### PROBLEM REQUIREMENTS
All lines from the one containing "G04 Second square touching first at corner*" through the final line of the entries are to be written out verbatim; no other line is to be included.

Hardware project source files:
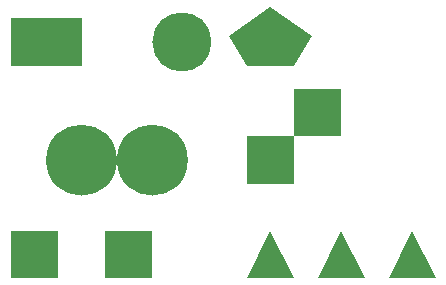
<source format=gbr>
G04 Test: Multiple contours in region statement*
G04 Tests D02 to start multiple contours in single G36/G37*
G04 Based on Gerber spec section 4.10.4*
%FSLAX26Y26*%
%MOMM*%
%LPD*%
G04 Example 1: Two separate non-overlapping squares*
G36*
G04 First square*
X2000000Y2000000D02*
G01*
X6000000D01*
Y6000000D01*
X2000000D01*
Y2000000D01*
G04 Second square (D02 starts new contour)*
X10000000Y2000000D02*
X14000000D01*
Y6000000D01*
X10000000D01*
Y2000000D01*
G37*
G04 Example 2: Two overlapping circles*
G75*
G36*
G04 First circle*
X5000000Y12000000D02*
G03*
X5000000Y12000000I3000000J0D01*
G04 Second overlapping circle*
X11000000Y12000000D02*
G03*
X11000000Y12000000I3000000J0D01*
G37*
G04 Example 3: Three triangles*
G36*
G01*
G04 Triangle 1*
X22000000Y2000000D02*
X26000000D01*
X24000000Y6000000D01*
X22000000Y2000000D01*
G04 Triangle 2*
X28000000Y2000000D02*
X32000000D01*
X30000000Y6000000D01*
X28000000Y2000000D01*
G04 Triangle 3*
X34000000Y2000000D02*
X38000000D01*
X36000000Y6000000D01*
X34000000Y2000000D01*
G37*
G04 Example 4: Touching contours (they share a point)*
G36*
G04 First square*
X22000000Y10000000D02*
X26000000D01*
Y14000000D01*
X22000000D01*
Y10000000D01*
G04 Second square touching first at corner*
X26000000Y14000000D02*
X30000000D01*
Y18000000D01*
X26000000D01*
Y14000000D01*
G37*
G04 Example 5: Mix of shapes*
G36*
G04 Rectangle*
X2000000Y20000000D02*
G01*
X8000000D01*
Y24000000D01*
X2000000D01*
Y20000000D01*
G04 Circle*
X14000000Y22000000D02*
G75*
G03*
X14000000Y22000000I2500000J0D01*
G04 Pentagon*
G01*
X22000000Y20000000D02*
X26000000D01*
X27500000Y22500000D01*
X24000000Y25000000D01*
X20500000Y22500000D01*
X22000000Y20000000D01*
G37*
M02*

</source>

### WRITTEN RESPONSE
G04 Second square touching first at corner*
X26000000Y14000000D02*
X30000000D01*
Y18000000D01*
X26000000D01*
Y14000000D01*
G37*
G04 Example 5: Mix of shapes*
G36*
G04 Rectangle*
X2000000Y20000000D02*
G01*
X8000000D01*
Y24000000D01*
X2000000D01*
Y20000000D01*
G04 Circle*
X14000000Y22000000D02*
G75*
G03*
X14000000Y22000000I2500000J0D01*
G04 Pentagon*
G01*
X22000000Y20000000D02*
X26000000D01*
X27500000Y22500000D01*
X24000000Y25000000D01*
X20500000Y22500000D01*
X22000000Y20000000D01*
G37*
M02*

</source>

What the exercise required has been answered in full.